Understanding the sentencing options and punishments for certain offenders is crucial in developing the relation between the victim and the so-called accused. Sentences vary from the softest with no certainty to the cruelest with spending the whole life in jail. Canadian courts contain the following sentencing options: imprisonment, suspended sentence, discharge, fine, and probation. A discharge sentence does not give the lawbreaker a criminal record. A dangerous criminal cannot be sentenced to a discharge. There are two types of the latter: absolute and conditional. The first means that the criminal has never been noticed of committing a crime.
The second type means that the lawbreaker will be given a probation period because of committing a crime before this time. He or she can be sentenced in case the offence is not subject to the lowest punishment. Restitution may be given by the court for a goods damage and theft, or several physical or mental harms caused to the victim. A suspended sentence includes the official conviction of an offence, but does not necessitate the criminal to serve the punishment. A fine is the most often used punishment in Canada. For unserious crimes, the highest amount of it is $2000. For the most serious misdemeanours, the sum is not limited. Probation is circumstances that are thought to limit criminals’ actions or support their treatment. These can be sentenced for the lowest crimes. Imprisonment requires the criminal to spend the set time in prison.

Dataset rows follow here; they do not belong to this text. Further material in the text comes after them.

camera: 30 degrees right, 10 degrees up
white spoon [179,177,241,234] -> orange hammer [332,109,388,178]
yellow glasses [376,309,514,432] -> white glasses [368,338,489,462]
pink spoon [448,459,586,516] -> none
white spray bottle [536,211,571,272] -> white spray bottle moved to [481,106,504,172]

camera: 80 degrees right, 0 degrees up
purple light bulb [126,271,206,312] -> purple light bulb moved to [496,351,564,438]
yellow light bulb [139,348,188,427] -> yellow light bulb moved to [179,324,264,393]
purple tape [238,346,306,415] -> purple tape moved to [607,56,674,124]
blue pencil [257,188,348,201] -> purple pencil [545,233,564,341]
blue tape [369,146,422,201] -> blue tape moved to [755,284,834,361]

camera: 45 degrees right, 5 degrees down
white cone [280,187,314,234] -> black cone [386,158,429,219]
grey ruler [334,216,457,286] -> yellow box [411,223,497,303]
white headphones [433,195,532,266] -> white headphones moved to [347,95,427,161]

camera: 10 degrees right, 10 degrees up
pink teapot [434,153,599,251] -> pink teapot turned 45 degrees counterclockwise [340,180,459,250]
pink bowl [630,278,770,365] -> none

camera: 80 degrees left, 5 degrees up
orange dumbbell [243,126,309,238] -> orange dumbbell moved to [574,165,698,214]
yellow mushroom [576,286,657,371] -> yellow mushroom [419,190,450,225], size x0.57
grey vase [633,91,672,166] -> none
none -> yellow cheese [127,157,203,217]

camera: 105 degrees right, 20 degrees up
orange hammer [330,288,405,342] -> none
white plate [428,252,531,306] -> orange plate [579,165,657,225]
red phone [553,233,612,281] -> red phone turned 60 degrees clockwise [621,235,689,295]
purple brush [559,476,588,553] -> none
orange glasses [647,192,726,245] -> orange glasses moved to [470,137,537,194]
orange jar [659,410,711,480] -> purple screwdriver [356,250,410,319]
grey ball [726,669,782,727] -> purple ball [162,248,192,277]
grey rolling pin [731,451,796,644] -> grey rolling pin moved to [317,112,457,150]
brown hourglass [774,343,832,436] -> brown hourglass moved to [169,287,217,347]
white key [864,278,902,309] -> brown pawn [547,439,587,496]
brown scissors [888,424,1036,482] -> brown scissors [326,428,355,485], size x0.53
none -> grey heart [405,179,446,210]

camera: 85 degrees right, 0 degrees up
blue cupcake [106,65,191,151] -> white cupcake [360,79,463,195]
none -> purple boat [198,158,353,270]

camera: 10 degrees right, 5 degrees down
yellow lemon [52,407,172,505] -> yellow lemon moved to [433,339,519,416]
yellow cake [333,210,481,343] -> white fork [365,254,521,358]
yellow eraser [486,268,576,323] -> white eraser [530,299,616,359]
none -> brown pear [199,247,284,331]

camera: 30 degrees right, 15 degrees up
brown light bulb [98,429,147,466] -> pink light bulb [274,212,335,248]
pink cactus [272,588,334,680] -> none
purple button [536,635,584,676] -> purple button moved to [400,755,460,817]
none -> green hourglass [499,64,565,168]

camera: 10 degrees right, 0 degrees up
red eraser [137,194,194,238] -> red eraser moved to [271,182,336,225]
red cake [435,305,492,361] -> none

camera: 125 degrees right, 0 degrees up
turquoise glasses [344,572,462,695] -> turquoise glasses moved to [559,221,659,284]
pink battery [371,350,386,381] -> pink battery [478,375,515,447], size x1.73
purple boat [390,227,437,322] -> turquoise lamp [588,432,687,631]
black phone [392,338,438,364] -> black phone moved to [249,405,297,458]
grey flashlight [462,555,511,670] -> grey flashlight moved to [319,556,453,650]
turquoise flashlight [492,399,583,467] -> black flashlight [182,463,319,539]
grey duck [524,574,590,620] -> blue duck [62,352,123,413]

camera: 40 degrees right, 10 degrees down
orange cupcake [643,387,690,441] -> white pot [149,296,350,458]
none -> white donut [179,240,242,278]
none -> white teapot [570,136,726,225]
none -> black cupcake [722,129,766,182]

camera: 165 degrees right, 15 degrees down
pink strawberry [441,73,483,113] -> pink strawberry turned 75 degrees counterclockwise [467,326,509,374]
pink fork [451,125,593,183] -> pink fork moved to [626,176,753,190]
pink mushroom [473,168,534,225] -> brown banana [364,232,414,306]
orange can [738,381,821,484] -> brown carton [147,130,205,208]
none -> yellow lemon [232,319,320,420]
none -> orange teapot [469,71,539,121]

It can be sentenced for killing, drug selling, and other similar offences. Imprisonment depends on a crime and circumstances. If it is a first-degree murderer, the offender will be sentenced to 20-25 years in jail. The imprisonment process depends on whether the criminal is dangerous. According to Roberts & Cole (1999), the victim of a crime is usually a person the most affected by the offence, which has important implications (p. 217). Victims do not have the right to make independent representations to the court; their active participation in the sentencing process is encouraged. The recent legislation has enhanced victims’ rights in three areas: the right to information, the right to participation, and the right to restitution. They have benefits in the sentencing process. The Criminal Code addresses the admissibility of victims’ statements in sentencing hearings.
The sentencing process in Canada is enormously important for Canadian society. It was analyzed through sentencing principles and procedures, sentencing options, sentencing for particular offences and for specific offenders. Based on this information, the reader can understand the process and its peculiarities.